These 12 pitfalls hold projects back (here's how to avoid them)

Our third-annual Smart Cities Week D.C. is coming up Oct. 3-5 in Washington, D.C. The world’s leading smart cities experts will converge there, sharing advice and practical steps you can take to make your city more livable, workable and sustainable.

One of those experts is Bas Boorsma. He’s the Internet of Everything leader for Cisco in Northern Europe. Cisco is a Council Global Lead Partner. He’s also the author of a new book, “A New Digital Deal,” which explores how cities can best put digitalization to work for their communities. He will be giving a presentation and signing books at Smart Cities Week.

This month, we’re sharing insights from the book. Today, he’s sharing the biggest mistakes cities make with their smart cities projects — and discussing how you can avoid them. – Kevin Ebi


By Bas Boorsma, Author, A New Digital Deal

As you plan your smart cities initiatives, it’s often helpful to look back and learn from the mistakes others have made in addition to studying best practices. In my recent book, “A New Digital Deal,” I made a comprehensive effort at both: a framework of 20 building blocks for successful community digitalization has been proposed, while the framework leverages lessons learned in roughly 15 years of smart city initiatives, resulting in an analysis of the pitfalls to avoid. Here are the 12 most important factors that have limited smart city endeavors of the past.

  1. 1. The Game of the Name: The term “smart city” has proven to be a significant challenge in and of itself. There have been many different definitions and there will be many more.

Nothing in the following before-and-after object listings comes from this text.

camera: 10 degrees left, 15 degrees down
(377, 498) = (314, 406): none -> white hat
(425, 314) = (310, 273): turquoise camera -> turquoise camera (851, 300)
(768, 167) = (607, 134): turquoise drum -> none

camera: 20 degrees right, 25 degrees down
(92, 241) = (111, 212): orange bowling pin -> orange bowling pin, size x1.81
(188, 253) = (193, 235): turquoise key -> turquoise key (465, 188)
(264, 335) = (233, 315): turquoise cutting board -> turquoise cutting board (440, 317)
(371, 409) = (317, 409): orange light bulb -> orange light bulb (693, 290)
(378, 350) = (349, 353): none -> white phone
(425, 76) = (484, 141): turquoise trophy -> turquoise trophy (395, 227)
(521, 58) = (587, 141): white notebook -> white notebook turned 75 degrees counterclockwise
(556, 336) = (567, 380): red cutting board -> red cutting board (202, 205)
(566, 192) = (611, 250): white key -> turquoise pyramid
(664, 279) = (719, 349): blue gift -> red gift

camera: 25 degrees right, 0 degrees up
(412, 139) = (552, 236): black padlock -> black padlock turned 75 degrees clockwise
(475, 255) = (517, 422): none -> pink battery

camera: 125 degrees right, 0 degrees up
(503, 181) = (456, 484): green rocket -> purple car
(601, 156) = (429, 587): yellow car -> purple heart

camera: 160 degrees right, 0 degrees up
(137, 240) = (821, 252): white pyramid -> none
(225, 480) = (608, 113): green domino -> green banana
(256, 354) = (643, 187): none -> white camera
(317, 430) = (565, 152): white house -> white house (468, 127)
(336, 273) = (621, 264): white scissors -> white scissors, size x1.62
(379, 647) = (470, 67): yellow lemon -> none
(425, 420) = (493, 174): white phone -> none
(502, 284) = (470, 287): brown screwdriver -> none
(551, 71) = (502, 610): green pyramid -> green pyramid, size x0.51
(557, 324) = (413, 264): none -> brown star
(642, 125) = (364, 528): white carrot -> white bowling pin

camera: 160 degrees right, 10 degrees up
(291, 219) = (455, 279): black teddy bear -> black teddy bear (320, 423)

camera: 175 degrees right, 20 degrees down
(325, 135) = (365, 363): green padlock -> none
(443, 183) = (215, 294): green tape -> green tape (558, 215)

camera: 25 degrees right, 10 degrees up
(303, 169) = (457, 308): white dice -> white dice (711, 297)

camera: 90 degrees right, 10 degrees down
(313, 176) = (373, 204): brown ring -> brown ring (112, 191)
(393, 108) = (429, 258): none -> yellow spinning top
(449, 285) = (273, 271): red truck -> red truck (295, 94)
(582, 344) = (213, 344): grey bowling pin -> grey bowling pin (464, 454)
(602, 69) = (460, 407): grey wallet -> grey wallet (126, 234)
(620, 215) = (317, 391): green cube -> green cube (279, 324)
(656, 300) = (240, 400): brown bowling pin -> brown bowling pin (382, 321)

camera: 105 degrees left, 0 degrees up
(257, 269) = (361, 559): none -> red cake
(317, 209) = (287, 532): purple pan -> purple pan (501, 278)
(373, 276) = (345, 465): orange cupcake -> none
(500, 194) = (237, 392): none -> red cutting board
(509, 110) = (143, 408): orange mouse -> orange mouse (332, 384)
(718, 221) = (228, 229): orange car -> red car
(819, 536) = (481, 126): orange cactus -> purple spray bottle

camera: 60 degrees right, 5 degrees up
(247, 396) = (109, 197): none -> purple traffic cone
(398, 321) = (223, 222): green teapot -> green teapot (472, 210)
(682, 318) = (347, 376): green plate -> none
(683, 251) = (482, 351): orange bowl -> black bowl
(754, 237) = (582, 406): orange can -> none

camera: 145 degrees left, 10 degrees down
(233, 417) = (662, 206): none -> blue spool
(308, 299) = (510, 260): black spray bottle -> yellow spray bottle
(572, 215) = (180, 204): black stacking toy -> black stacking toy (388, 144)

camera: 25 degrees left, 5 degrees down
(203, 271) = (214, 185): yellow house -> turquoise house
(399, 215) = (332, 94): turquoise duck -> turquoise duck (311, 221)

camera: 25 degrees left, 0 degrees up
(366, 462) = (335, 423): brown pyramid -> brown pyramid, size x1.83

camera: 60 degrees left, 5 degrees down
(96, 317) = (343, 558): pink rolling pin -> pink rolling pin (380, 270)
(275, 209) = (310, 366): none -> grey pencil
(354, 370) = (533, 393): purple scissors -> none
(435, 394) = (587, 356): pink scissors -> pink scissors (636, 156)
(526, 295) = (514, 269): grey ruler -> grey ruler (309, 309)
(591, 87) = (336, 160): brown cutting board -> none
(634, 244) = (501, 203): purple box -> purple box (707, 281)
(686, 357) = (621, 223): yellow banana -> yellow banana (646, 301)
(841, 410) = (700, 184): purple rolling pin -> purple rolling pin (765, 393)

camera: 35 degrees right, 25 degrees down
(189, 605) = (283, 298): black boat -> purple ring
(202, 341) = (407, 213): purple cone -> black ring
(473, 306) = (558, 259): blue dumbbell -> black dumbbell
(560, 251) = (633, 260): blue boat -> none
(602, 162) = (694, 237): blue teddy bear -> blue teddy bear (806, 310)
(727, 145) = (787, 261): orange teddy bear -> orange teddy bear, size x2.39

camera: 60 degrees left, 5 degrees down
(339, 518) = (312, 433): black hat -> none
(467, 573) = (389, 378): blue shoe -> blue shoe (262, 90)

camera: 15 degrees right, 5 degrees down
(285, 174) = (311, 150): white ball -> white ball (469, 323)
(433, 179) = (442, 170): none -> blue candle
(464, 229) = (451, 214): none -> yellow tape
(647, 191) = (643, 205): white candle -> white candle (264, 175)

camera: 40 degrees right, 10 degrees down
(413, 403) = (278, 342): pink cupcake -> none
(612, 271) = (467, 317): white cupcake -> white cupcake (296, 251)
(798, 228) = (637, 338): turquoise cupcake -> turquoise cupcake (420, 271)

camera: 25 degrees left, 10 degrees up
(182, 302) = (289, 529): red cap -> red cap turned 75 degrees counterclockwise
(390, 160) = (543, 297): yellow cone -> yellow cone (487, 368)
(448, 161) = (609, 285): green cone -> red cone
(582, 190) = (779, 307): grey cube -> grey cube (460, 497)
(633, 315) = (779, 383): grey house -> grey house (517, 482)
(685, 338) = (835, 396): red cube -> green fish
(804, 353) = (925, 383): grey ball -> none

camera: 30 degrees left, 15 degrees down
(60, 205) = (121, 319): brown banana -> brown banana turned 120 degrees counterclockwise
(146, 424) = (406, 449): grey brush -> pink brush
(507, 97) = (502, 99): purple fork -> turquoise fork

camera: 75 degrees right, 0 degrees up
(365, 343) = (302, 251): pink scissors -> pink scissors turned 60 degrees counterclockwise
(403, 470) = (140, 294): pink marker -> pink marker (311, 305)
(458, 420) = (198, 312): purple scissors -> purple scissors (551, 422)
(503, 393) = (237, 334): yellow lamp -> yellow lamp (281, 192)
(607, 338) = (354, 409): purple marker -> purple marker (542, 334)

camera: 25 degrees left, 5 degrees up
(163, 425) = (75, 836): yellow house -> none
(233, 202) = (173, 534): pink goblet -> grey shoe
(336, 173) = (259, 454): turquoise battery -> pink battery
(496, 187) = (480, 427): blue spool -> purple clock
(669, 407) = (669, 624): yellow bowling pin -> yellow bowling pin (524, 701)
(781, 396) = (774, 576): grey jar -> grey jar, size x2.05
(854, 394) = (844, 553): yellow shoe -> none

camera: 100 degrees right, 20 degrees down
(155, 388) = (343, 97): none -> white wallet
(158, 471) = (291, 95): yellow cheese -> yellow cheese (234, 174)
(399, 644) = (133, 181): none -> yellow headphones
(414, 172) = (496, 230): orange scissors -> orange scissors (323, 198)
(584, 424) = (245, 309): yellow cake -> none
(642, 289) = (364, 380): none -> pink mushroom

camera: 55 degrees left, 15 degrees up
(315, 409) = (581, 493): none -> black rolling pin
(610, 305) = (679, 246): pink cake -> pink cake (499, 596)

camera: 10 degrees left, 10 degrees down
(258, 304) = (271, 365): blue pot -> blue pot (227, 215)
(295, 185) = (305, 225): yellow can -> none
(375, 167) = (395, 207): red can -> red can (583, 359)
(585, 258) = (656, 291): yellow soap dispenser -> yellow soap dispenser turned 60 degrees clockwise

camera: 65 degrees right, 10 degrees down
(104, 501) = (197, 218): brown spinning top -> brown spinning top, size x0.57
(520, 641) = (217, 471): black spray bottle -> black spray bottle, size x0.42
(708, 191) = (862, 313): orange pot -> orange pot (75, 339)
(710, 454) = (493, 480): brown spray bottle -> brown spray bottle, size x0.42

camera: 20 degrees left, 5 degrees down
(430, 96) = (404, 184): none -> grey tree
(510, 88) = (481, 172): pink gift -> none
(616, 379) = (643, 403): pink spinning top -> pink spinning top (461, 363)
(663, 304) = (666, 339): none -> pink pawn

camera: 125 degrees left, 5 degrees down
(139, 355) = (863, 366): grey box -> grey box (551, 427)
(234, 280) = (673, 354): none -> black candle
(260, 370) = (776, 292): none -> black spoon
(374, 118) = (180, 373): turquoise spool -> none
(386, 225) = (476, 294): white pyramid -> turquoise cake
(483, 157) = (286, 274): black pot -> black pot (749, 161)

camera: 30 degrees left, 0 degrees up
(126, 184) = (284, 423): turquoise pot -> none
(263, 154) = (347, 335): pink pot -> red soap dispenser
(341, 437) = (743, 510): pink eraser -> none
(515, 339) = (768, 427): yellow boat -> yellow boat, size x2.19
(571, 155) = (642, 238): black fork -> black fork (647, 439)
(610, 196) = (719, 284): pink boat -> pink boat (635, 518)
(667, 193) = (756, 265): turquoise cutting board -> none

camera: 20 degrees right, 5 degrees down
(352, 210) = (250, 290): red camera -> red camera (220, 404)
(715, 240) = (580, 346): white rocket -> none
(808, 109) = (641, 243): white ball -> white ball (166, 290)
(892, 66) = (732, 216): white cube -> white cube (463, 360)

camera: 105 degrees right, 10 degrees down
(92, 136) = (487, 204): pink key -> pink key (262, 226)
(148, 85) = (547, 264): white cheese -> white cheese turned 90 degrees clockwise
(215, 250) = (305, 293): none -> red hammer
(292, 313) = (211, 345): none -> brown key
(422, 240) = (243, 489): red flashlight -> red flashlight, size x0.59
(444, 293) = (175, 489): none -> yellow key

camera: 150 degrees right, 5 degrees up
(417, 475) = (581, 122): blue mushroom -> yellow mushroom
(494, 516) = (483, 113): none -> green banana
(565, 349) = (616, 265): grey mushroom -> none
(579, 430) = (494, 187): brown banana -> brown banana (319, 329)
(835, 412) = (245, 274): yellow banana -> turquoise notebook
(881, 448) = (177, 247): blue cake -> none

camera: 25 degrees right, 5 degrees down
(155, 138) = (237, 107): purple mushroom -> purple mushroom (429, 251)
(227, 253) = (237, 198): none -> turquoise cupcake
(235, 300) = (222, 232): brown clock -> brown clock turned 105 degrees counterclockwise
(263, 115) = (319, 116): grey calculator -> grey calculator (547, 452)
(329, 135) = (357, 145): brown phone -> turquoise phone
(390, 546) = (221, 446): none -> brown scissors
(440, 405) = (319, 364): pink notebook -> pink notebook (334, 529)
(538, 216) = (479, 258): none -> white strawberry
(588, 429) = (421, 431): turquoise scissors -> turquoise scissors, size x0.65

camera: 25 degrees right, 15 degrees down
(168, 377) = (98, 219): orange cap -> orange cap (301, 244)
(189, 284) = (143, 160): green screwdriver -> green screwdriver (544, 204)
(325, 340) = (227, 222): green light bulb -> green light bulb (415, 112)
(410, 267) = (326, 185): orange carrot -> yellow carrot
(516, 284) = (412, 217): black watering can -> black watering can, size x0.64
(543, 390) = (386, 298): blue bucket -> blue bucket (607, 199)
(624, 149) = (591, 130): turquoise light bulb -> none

If your team doesn’t understand what you mean by “smart city,” it can lead to confusion over objectives, desired outcomes, success metrics, and methodologies to apply. “Smart” remains too broadly defined and, perhaps, still insufficiently understood to truly define an actual approach or strategy to digitalization.
  2. 2. Technology Myopia: Many smart city initiatives have ended up as technology demonstrations. Technology is, of course, fundamental to a community digitalization strategy, yet it should serve as a means to an end – a beneficial societal outcome – and not the end itself. This holds true not only for community leaders, but also for digital solution producers. A research and development question articulated by a technology company that commences with ‘let us prove how technology A, B or C will improve X, Y or Z in society’ has limitations and may result in a useful technology proof of concept, but not in a viable smart city outcome.
  3. 3. Solutionism: As a natural extension to the previous point, many smart city initiatives suffer from solutionism – that is, a situation in which the solutions become the objective of a smart city effort, rather than the solutions being a means to achieving a desired outcome. This pitfall typically has its origin in the engineering culture of many technology companies. This culture tends to push out solutions that are intended to make something ‘better’ (even if it was already good), which, often, translates into a series of efficiencies. Don’t get me wrong: engineering culture is great, but when smart city endeavors get built around solutions, projects can degenerate into solutionism and have limited relevance to the community itself.
  4. 4. Lack of Clear Objectives: Clear objectives are a must-have. Without them, defining what constitutes success or failure, or the threshold for scaling and replication, is impossible. Without clear objectives, the team may select and apply the wrong construct to the project. If the project’s purpose is only to test a new technology, then a proof of concept will suffice. If the purpose is to expose citizens to a new service, then a pilot with sufficient scale and organizational support may be the right option. But pilots and proofs of concept rarely demonstrate true value to the community. So where is the true value in the project and how will you recognize it when you see it?
  5. 5. Smart Cities as a Matter of Public Sector Procurement: In many smart city endeavors, smart city propositions have been targeted purely at government, with the public sector being the presumed customer, or the only customer. While they sometimes may be, smart cities should not be seen as exclusively a matter of public sector procurement. They should become a market place. Cities are a canvas of societal digitalization with many actors (and customers) involved, the public sector being one of them. Successful smart community initiatives rely on effective and comprehensive ecosystems of partners at work, leveraging next-generation business architectures, as opposed to an overly large reliance on public sector budgets.